→ **Your assignment**:
Everything from the line containing "index tip: (982, 886)" to the end of the records should be reproduced exactly, and nothing before it.

▬▬▬

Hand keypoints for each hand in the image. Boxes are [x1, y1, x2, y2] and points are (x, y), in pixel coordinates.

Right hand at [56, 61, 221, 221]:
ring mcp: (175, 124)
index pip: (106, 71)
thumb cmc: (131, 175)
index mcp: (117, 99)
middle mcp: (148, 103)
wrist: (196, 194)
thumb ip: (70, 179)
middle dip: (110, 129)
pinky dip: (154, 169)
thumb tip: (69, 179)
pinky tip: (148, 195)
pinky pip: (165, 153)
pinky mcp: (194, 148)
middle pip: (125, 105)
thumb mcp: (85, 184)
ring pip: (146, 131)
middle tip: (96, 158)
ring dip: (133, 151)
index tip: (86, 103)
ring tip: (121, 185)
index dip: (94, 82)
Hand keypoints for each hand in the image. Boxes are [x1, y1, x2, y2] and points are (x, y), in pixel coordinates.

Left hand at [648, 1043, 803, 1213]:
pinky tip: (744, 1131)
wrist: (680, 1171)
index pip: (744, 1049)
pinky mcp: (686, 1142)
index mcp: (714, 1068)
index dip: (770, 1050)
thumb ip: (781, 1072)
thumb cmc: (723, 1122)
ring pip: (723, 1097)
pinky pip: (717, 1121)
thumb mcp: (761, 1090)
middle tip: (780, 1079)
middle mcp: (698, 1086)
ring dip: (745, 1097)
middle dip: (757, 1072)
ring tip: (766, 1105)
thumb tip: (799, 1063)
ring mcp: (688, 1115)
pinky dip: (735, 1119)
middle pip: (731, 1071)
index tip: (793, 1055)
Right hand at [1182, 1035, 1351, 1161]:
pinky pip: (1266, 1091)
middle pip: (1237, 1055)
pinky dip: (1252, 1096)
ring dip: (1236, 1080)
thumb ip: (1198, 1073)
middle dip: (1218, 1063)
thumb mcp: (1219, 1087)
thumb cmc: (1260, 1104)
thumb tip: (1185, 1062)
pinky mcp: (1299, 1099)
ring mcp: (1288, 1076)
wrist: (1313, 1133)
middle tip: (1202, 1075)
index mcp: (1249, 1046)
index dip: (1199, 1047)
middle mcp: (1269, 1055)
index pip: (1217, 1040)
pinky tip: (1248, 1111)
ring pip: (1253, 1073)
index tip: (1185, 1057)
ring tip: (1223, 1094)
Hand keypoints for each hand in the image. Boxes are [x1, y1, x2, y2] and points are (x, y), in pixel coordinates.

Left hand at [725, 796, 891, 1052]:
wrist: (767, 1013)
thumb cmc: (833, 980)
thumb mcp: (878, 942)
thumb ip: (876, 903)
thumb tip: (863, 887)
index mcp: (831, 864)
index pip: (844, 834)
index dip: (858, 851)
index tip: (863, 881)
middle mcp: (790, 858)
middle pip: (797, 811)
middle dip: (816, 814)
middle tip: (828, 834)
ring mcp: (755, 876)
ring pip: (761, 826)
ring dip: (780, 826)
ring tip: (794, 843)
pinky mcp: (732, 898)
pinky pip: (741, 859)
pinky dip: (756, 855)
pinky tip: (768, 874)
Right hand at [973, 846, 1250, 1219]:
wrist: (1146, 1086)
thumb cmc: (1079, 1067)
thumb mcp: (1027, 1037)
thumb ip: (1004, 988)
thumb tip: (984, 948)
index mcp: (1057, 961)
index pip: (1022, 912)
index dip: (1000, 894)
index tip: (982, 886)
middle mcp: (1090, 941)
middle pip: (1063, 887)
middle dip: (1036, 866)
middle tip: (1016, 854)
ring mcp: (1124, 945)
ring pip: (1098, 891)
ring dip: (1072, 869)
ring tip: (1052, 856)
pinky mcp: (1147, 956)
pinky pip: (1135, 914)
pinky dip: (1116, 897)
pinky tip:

▬▬▬

→ **Output of the exercise**:
index tip: (982, 886)
middle mcp: (1090, 941)
middle pip: (1063, 887)
middle dip: (1036, 866)
middle tip: (1016, 854)
ring mcp: (1124, 945)
ring pip: (1098, 891)
ring dip: (1072, 869)
ring tip: (1052, 856)
pinky mcp: (1147, 956)
pinky pip: (1135, 914)
pinky dip: (1116, 897)
pinky tip:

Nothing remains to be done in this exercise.